Support Questions
Find answers, ask questions, and share your expertise

[HDP-2.3.2] Kafka brokers(topics) suddenly becomes unavailable.

Expert Contributor

After HDP rolling upgrade, we're currently experiencing this weird event on our kafka cluster.

Everything is fine before the upgrade.

After the upgrade, we're hitting this issue when all kafka brokers/topics suddenly becomes unavailable.

When checking on zk, it shows that brokers were unregistered. Logs also showing "cached zkversion is not equal to that in zookeeper"
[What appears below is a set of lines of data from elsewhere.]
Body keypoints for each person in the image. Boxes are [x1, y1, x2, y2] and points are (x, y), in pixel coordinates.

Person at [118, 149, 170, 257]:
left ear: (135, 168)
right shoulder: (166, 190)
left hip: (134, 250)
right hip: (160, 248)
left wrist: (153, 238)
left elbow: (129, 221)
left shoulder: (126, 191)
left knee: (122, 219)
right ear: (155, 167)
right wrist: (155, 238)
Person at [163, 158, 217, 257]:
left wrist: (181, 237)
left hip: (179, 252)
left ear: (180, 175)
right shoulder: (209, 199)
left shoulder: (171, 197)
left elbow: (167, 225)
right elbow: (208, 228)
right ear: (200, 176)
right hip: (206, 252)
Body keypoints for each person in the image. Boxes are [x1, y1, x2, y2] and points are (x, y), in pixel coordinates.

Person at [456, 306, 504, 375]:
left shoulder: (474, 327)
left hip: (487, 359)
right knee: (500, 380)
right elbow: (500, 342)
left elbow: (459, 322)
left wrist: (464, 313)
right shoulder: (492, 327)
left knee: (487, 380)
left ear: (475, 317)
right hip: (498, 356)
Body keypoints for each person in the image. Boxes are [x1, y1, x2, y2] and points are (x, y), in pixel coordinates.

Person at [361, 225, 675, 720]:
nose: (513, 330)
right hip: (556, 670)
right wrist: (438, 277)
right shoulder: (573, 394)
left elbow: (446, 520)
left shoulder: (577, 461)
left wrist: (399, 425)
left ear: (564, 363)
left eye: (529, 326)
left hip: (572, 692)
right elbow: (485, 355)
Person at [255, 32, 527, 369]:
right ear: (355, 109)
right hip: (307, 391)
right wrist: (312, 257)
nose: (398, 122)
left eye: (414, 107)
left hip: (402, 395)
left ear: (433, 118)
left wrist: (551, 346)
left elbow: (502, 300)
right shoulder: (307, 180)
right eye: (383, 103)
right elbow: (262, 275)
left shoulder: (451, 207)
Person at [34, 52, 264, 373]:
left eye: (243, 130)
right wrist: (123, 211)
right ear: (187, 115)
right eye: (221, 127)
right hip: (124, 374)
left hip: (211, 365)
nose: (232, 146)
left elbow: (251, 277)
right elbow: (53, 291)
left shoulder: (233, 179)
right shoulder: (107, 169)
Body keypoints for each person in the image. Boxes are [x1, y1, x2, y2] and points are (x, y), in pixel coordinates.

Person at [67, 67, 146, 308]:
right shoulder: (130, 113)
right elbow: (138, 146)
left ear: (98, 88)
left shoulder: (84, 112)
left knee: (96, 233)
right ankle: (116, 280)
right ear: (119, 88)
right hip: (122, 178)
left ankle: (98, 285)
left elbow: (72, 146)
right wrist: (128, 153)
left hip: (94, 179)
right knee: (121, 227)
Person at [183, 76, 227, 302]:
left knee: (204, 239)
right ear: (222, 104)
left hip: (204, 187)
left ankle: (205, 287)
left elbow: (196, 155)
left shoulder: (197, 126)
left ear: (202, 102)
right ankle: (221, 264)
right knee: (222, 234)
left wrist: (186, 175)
Our quick fix was to restart zk and kafka. Already happened twice on our prod env. 😞 #dataloss

Does anyone have this same issue?

Please help.

5 REPLIES 5

Expert Contributor

I can see logs on server.log

[2016-03-06 13:04:24,414] INFO Partition [NSN_IN_RECHARGE2,0] on broker 1001: Shrinking ISR for partition [NSN_IN_RECHARGE2,0] from 1001,1003 to 1001 (kafka.cluster.Partition)
[2016-03-06 13:04:24,417] INFO Partition [NSN_IN_ZEROEXP,2] on broker 1001: Shrinking ISR for partition [NSN_IN_ZEROEXP,2] from 1001,1003 to 1001 (kafka.cluster.Partition)
[2016-03-06 13:04:24,419] INFO Partition [NSN_IN_DATA2,0] on broker 1001: Shrinking ISR for partition [NSN_IN_DATA2,0] from 1002,1001 to 1001 (kafka.cluster.Partition)
[2016-03-06 13:04:24,421] INFO Partition [NSN_IN_AIRTIMEREL,1] on broker 1001: Shrinking ISR for partition [NSN_IN_AIRTIMEREL,1] from 1001,1003 to 1001 (kafka.cluster.Partition)
[2016-03-06 13:04:24,423] INFO Partition [RESPONSE_SMS,0] on broker 1001: Shrinking ISR for partition [RESPONSE_SMS,0] from 1001,1003 to 1001 (kafka.cluster.Partition)
[2016-03-06 13:04:24,425] INFO Partition [MEF1.1,3] on broker 1001: Shrinking ISR for partition [MEF1.1,3] from 1001,1003 to 1001 (kafka.cluster.Partition)
[2016-03-06 13:04:24,434] INFO Partition [NSN_IN_AIRTIMEREL,5] on broker 1001: Shrinking ISR for partition [NSN_IN_AIRTIMEREL,5] from 1001,1003 to 1001 (kafka.cluster.Partition)
[2016-03-06 13:04:24,436] INFO Partition [TNT_IN_DATA,0] on broker 1001: Shrinking ISR for partition [TNT_IN_DATA,0] from 1001,1003 to 1001 (kafka.cluster.Partition)
[2016-03-06 13:04:24,438] INFO Partition [URM_MWTRF,0] on broker 1001: Shrinking ISR for partition [URM_MWTRF,0] from 1001,1003 to 1001 (kafka.cluster.Partition)
[2016-03-06 13:04:24,439] INFO Partition [AUDIT_SPARK_INGEST,1] on broker 1001: Shrinking ISR for partition [AUDIT_SPARK_INGEST,1] from 1001,1003 to 1001 (kafka.cluster.Partition)
[2016-03-06 13:04:24,441] INFO Partition [TNT_IN_VOU,0] on broker 1001: Shrinking ISR for partition [TNT_IN_VOU,0] from 1001,1003 to 1001 (kafka.cluster.Partition)
[2016-03-06 13:04:24,443] INFO Partition [MEF1.1-SSQCx,2] on broker 1001: Shrinking ISR for partition [MEF1.1-SSQCx,2] from 1001,1003 to 1001 (kafka.cluster.Partition)

Explorer

Looks like you might be hitting KAFKA-2729 and KAFKA-3042. It seems like after a controller failover it is possible that the metadata cache does not include the leader details in the live brokers information and that causes the follower to error.

Expert Contributor

Thanks for the link @Alberto Romero, will check it later.

Hi @Michael Dennis Uanang, have you resolved this? We recently did a RU of a cluster with Kafka, and ended up manually changing Broker IDs in meta.properties on each broker's volume from 1001, 1002, ... to 0, 1, 2, ... Also, if you are using a custom port (different from default 6667) make sure it's set in the "listeners" property.

Expert Contributor

Manually changing the brokerid will also do.

For the ISR shrinking, we adjusted the replica settings on brokers so that all brokers are in-sync (ISR). We also adjusted our heapsize from 1G to 2G for brokers. :) Thanks!